§ Task description
Quote all lines below exactly. Images stay out.

Stored data entries:
•••••

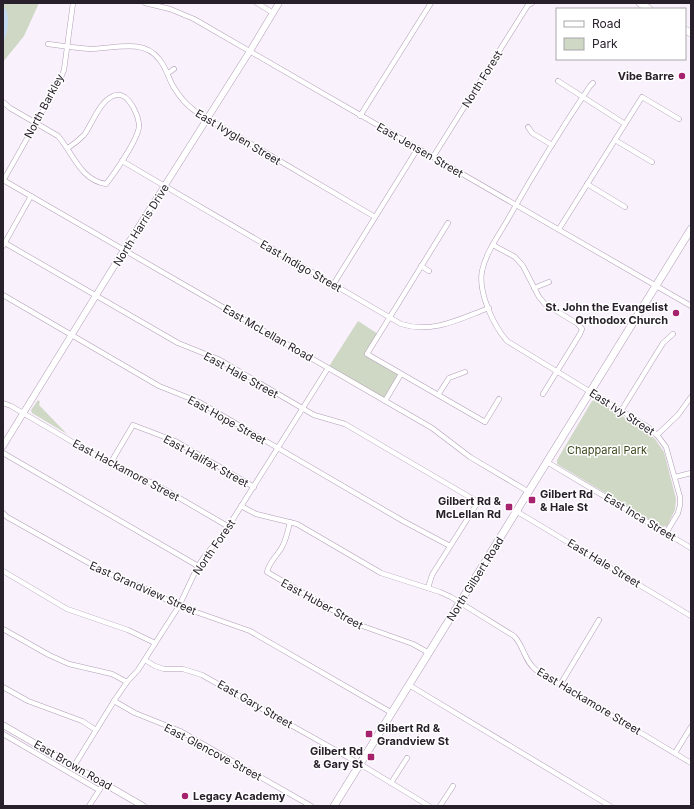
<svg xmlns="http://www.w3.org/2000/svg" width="694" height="809" viewBox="0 0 694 809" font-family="Inter,sans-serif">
<rect width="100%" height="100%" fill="#f9f1fc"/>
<g fill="#cfd8c5">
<path d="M3,3H39L24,36L3,62Z"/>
<path d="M358,321L378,334L367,354L401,374L385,401L328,368Z"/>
<path d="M38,400L40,402L39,405L67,434L32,413L31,410Z"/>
<path d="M596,400L645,430L655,439L664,452L676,499L675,510L667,526L662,527L557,464V460L592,401Z"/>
</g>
<path fill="#c2dbf0" d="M3,8L6,9C10,19 8,33 3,43Z"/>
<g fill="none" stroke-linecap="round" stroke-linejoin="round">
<g stroke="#b19eb7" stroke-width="5.5">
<g id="street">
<path d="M145,3L170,9L194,19L691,306"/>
<path d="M257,3L273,13"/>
<path d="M48,44C62,46 76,48 90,49C112,49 143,38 159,59C166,67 168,77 173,86C179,96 185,104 195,111L375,217"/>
<path d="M168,73L174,69"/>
<path d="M558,81L625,124"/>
<path d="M593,83L590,86C561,129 534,173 508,219C499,235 486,252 482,271C478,292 493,325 507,341L648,427L657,435L666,447L680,497V505L678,513L666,533"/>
<path d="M3,102L10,108L58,136C73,153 80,180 106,184C114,174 139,138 139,126C139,118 134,107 129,101C125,96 119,93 113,96C100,101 92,124 84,135C79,140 74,144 68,148"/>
<path d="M360,116L431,3"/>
<path d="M528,127L532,133L552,145"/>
<path d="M615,140L652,162"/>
<path d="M433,157L528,5L532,3"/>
<path d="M122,161L401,324C433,334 459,319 489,308"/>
<path d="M3,180L432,428L470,457L529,492"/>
<path d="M3,181L59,82L64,70L73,3"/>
<path d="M587,184L625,207"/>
<path d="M448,223L367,354L485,422L499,399"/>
<path d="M559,229L642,97L679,119"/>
<path d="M5,243L178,343L218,359L314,415L345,424L478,502L432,575L428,588"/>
<path d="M493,245L515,257L523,266L539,297L545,304L578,324L582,329L580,334L543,394"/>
<path d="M3,246L31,196"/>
<path d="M421,266L429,271"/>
<path d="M333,285L418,148"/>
<path d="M534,288L549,282"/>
<path d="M3,295L159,386L199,402L403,521L450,546"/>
<path d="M438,395L449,378L465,372"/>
<path d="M385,401L401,374"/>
<path d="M3,403L11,406L110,464L157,485L229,527"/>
<path d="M621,411L663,343L673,334"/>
<path d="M657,435L678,415L691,397"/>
<path d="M3,453L198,566"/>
<path d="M547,462L691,548"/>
<path d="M110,464L133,425L175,441L254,487"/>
<path d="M675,477L691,473"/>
<path d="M241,506L256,514L297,524L381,573L440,592L451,597L514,636C524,646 524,661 536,670L691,763"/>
<path d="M516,511L691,616"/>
<path d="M3,513L7,517L105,572L140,586L179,606L250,631L392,713"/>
<path d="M290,522C288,531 286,540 282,547C277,556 269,562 267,572L357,624L413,644L429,653"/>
<path d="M3,571L67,609L128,630L155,643"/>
<path d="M3,629L49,655L69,664L112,674L127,682"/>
<path d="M145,660L155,666L164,669H183L202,675L360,764L429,806"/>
<path d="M409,685L610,806"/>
<path d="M560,685L599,620"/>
<path d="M3,687L28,701L82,721L96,730"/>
<path d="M114,701L135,713L180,731L311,806"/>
<path d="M3,734L99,790"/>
<path d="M675,753L691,727"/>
<path d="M74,766L114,701L127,682L138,670L179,606L198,566L207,553L223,535L328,368"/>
<path d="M391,783L407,758"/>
<path d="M89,806L100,789"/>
<path d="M440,806L453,786"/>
</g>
</g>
<g stroke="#b19eb7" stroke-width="7">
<g id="secondary">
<path d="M3,446L124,250L250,51L279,3"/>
<path d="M3,725L143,806"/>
</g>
</g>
<g stroke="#b19eb7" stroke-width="8">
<g id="primary">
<path d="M640,3L649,9"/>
<path d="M685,30L691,33"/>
<path d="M334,806L691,229"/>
</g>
</g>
<use href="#street" stroke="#fff" stroke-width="4.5"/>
<use href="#secondary" stroke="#fff" stroke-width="6"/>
<use href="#primary" stroke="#fff" stroke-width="7"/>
</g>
<g fill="#a7226c" stroke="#fff" stroke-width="1.5">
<circle cx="682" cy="76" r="4"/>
<circle cx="676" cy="313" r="4"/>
<rect x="528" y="496" width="8" height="8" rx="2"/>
<rect x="505" y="503" width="8" height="8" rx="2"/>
<rect x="365" y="730" width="8" height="8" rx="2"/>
<rect x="367" y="753" width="8" height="8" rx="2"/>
<circle cx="185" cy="796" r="4"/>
</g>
<g text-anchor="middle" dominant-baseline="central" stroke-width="3" stroke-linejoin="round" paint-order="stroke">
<g font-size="11" font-weight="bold" fill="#28202a" stroke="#fff" text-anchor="end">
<text x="674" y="76">Vibe Barre</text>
<text x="668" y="307">St. John the Evangelist<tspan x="668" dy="13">Orthodox Church</tspan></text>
<text x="540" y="494" text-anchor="start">Gilbert Rd<tspan x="540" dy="13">&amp; Hale St</tspan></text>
<text x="501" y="501">Gilbert Rd &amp;<tspan x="501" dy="13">McLellan Rd</tspan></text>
<text x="377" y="728" text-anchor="start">Gilbert Rd &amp;<tspan x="377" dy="13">Grandview St</tspan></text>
<text x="363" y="751">Gilbert Rd<tspan x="363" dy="13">&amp; Gary St</tspan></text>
<text x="193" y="796" text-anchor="start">Legacy Academy</text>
</g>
<g font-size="11" fill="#28202a" stroke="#fff">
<text transform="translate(482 79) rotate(-58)">North Forest</text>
<text transform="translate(44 106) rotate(-62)">North Barkley</text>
<text transform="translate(238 137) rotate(31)">East Ivyglen Street</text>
<text transform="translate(420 150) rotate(30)">East Jensen Street</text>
<text transform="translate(141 225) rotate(-58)">North Harris Drive</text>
<text transform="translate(301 266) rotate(30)">East Indigo Street</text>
<text transform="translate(268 333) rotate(30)">East McLellan Road</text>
<text transform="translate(241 375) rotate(29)">East Hale Street</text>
<text transform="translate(622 412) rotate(33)">East Ivy Street</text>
<text transform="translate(227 420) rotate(29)">East Hope Street</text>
<text transform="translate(206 461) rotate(29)">East Halifax Street</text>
<text transform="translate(126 470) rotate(28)">East Hackamore Street</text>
<text transform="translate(640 517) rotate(31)">East Inca Street</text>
<text transform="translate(214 547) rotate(-55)">North Forest</text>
<text transform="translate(604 563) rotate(31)">East Hale Street</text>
<text transform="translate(475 579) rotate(-58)">North Gilbert Road</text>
<text transform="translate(143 588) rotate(24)">East Grandview Street</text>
<text transform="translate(322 604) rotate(29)">East Huber Street</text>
<text transform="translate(589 701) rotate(31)">East Hackamore Street</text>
<text transform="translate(255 704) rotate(30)">East Gary Street</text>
<text transform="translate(213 752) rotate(28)">East Glencove Street</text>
<text transform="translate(73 765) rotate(30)">East Brown Road</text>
</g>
<g font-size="11" fill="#37471b" stroke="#fff">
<text x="607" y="450">Chapparal Park</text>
</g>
</g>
<rect width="694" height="809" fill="none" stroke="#28202a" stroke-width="8"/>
<rect x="556" y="8" width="130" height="52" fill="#ffffff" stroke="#a9a6aa"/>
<rect x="564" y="21" width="20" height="6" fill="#ffffff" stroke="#a9a6aa"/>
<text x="592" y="28" font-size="12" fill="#28202a">Road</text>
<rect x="564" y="38" width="20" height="12" fill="#cfd8c5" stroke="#a9a6aa"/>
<text x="592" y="48" font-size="12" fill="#28202a">Park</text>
</svg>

•••••

§ Written reply
<svg xmlns="http://www.w3.org/2000/svg" width="694" height="809" viewBox="0 0 694 809" font-family="Inter,sans-serif">
<rect width="100%" height="100%" fill="#f9f1fc"/>
<g fill="#cfd8c5">
<path d="M3,3H39L24,36L3,62Z"/>
<path d="M358,321L378,334L367,354L401,374L385,401L328,368Z"/>
<path d="M38,400L40,402L39,405L67,434L32,413L31,410Z"/>
<path d="M596,400L645,430L655,439L664,452L676,499L675,510L667,526L662,527L557,464V460L592,401Z"/>
</g>
<path fill="#c2dbf0" d="M3,8L6,9C10,19 8,33 3,43Z"/>
<g fill="none" stroke-linecap="round" stroke-linejoin="round">
<g stroke="#b19eb7" stroke-width="5.5">
<g id="street">
<path d="M145,3L170,9L194,19L691,306"/>
<path d="M257,3L273,13"/>
<path d="M48,44C62,46 76,48 90,49C112,49 143,38 159,59C166,67 168,77 173,86C179,96 185,104 195,111L375,217"/>
<path d="M168,73L174,69"/>
<path d="M558,81L625,124"/>
<path d="M593,83L590,86C561,129 534,173 508,219C499,235 486,252 482,271C478,292 493,325 507,341L648,427L657,435L666,447L680,497V505L678,513L666,533"/>
<path d="M3,102L10,108L58,136C73,153 80,180 106,184C114,174 139,138 139,126C139,118 134,107 129,101C125,96 119,93 113,96C100,101 92,124 84,135C79,140 74,144 68,148"/>
<path d="M360,116L431,3"/>
<path d="M528,127L532,133L552,145"/>
<path d="M615,140L652,162"/>
<path d="M433,157L528,5L532,3"/>
<path d="M122,161L401,324C433,334 459,319 489,308"/>
<path d="M3,180L432,428L470,457L529,492"/>
<path d="M3,181L59,82L64,70L73,3"/>
<path d="M587,184L625,207"/>
<path d="M448,223L367,354L485,422L499,399"/>
<path d="M559,229L642,97L679,119"/>
<path d="M5,243L178,343L218,359L314,415L345,424L478,502L432,575L428,588"/>
<path d="M493,245L515,257L523,266L539,297L545,304L578,324L582,329L580,334L543,394"/>
<path d="M3,246L31,196"/>
<path d="M421,266L429,271"/>
<path d="M333,285L418,148"/>
<path d="M534,288L549,282"/>
<path d="M3,295L159,386L199,402L403,521L450,546"/>
<path d="M438,395L449,378L465,372"/>
<path d="M385,401L401,374"/>
<path d="M3,403L11,406L110,464L157,485L229,527"/>
<path d="M621,411L663,343L673,334"/>
<path d="M657,435L678,415L691,397"/>
<path d="M3,453L198,566"/>
<path d="M547,462L691,548"/>
<path d="M110,464L133,425L175,441L254,487"/>
<path d="M675,477L691,473"/>
<path d="M241,506L256,514L297,524L381,573L440,592L451,597L514,636C524,646 524,661 536,670L691,763"/>
<path d="M516,511L691,616"/>
<path d="M3,513L7,517L105,572L140,586L179,606L250,631L392,713"/>
<path d="M290,522C288,531 286,540 282,547C277,556 269,562 267,572L357,624L413,644L429,653"/>
<path d="M3,571L67,609L128,630L155,643"/>
<path d="M3,629L49,655L69,664L112,674L127,682"/>
<path d="M145,660L155,666L164,669H183L202,675L360,764L429,806"/>
<path d="M409,685L610,806"/>
<path d="M560,685L599,620"/>
<path d="M3,687L28,701L82,721L96,730"/>
<path d="M114,701L135,713L180,731L311,806"/>
<path d="M3,734L99,790"/>
<path d="M675,753L691,727"/>
<path d="M74,766L114,701L127,682L138,670L179,606L198,566L207,553L223,535L328,368"/>
<path d="M391,783L407,758"/>
<path d="M89,806L100,789"/>
<path d="M440,806L453,786"/>
</g>
</g>
<g stroke="#b19eb7" stroke-width="7">
<g id="secondary">
<path d="M3,446L124,250L250,51L279,3"/>
<path d="M3,725L143,806"/>
</g>
</g>
<g stroke="#b19eb7" stroke-width="8">
<g id="primary">
<path d="M640,3L649,9"/>
<path d="M685,30L691,33"/>
<path d="M334,806L691,229"/>
</g>
</g>
<use href="#street" stroke="#fff" stroke-width="4.5"/>
<use href="#secondary" stroke="#fff" stroke-width="6"/>
<use href="#primary" stroke="#fff" stroke-width="7"/>
</g>
<g fill="#a7226c" stroke="#fff" stroke-width="1.5">
<circle cx="682" cy="76" r="4"/>
<circle cx="676" cy="313" r="4"/>
<rect x="528" y="496" width="8" height="8" rx="2"/>
<rect x="505" y="503" width="8" height="8" rx="2"/>
<rect x="365" y="730" width="8" height="8" rx="2"/>
<rect x="367" y="753" width="8" height="8" rx="2"/>
<circle cx="185" cy="796" r="4"/>
</g>
<g text-anchor="middle" dominant-baseline="central" stroke-width="3" stroke-linejoin="round" paint-order="stroke">
<g font-size="11" font-weight="bold" fill="#28202a" stroke="#fff" text-anchor="end">
<text x="674" y="76">Vibe Barre</text>
<text x="668" y="307">St. John the Evangelist<tspan x="668" dy="13">Orthodox Church</tspan></text>
<text x="540" y="494" text-anchor="start">Gilbert Rd<tspan x="540" dy="13">&amp; Hale St</tspan></text>
<text x="501" y="501">Gilbert Rd &amp;<tspan x="501" dy="13">McLellan Rd</tspan></text>
<text x="377" y="728" text-anchor="start">Gilbert Rd &amp;<tspan x="377" dy="13">Grandview St</tspan></text>
<text x="363" y="751">Gilbert Rd<tspan x="363" dy="13">&amp; Gary St</tspan></text>
<text x="193" y="796" text-anchor="start">Legacy Academy</text>
</g>
<g font-size="11" fill="#28202a" stroke="#fff">
<text transform="translate(482 79) rotate(-58)">North Forest</text>
<text transform="translate(44 106) rotate(-62)">North Barkley</text>
<text transform="translate(238 137) rotate(31)">East Ivyglen Street</text>
<text transform="translate(420 150) rotate(30)">East Jensen Street</text>
<text transform="translate(141 225) rotate(-58)">North Harris Drive</text>
<text transform="translate(301 266) rotate(30)">East Indigo Street</text>
<text transform="translate(268 333) rotate(30)">East McLellan Road</text>
<text transform="translate(241 375) rotate(29)">East Hale Street</text>
<text transform="translate(622 412) rotate(33)">East Ivy Street</text>
<text transform="translate(227 420) rotate(29)">East Hope Street</text>
<text transform="translate(206 461) rotate(29)">East Halifax Street</text>
<text transform="translate(126 470) rotate(28)">East Hackamore Street</text>
<text transform="translate(640 517) rotate(31)">East Inca Street</text>
<text transform="translate(214 547) rotate(-55)">North Forest</text>
<text transform="translate(604 563) rotate(31)">East Hale Street</text>
<text transform="translate(475 579) rotate(-58)">North Gilbert Road</text>
<text transform="translate(143 588) rotate(24)">East Grandview Street</text>
<text transform="translate(322 604) rotate(29)">East Huber Street</text>
<text transform="translate(589 701) rotate(31)">East Hackamore Street</text>
<text transform="translate(255 704) rotate(30)">East Gary Street</text>
<text transform="translate(213 752) rotate(28)">East Glencove Street</text>
<text transform="translate(73 765) rotate(30)">East Brown Road</text>
</g>
<g font-size="11" fill="#37471b" stroke="#fff">
<text x="607" y="450">Chapparal Park</text>
</g>
</g>
<rect width="694" height="809" fill="none" stroke="#28202a" stroke-width="8"/>
<rect x="556" y="8" width="130" height="52" fill="#ffffff" stroke="#a9a6aa"/>
<rect x="564" y="21" width="20" height="6" fill="#ffffff" stroke="#a9a6aa"/>
<text x="592" y="28" font-size="12" fill="#28202a">Road</text>
<rect x="564" y="38" width="20" height="12" fill="#cfd8c5" stroke="#a9a6aa"/>
<text x="592" y="48" font-size="12" fill="#28202a">Park</text>
</svg>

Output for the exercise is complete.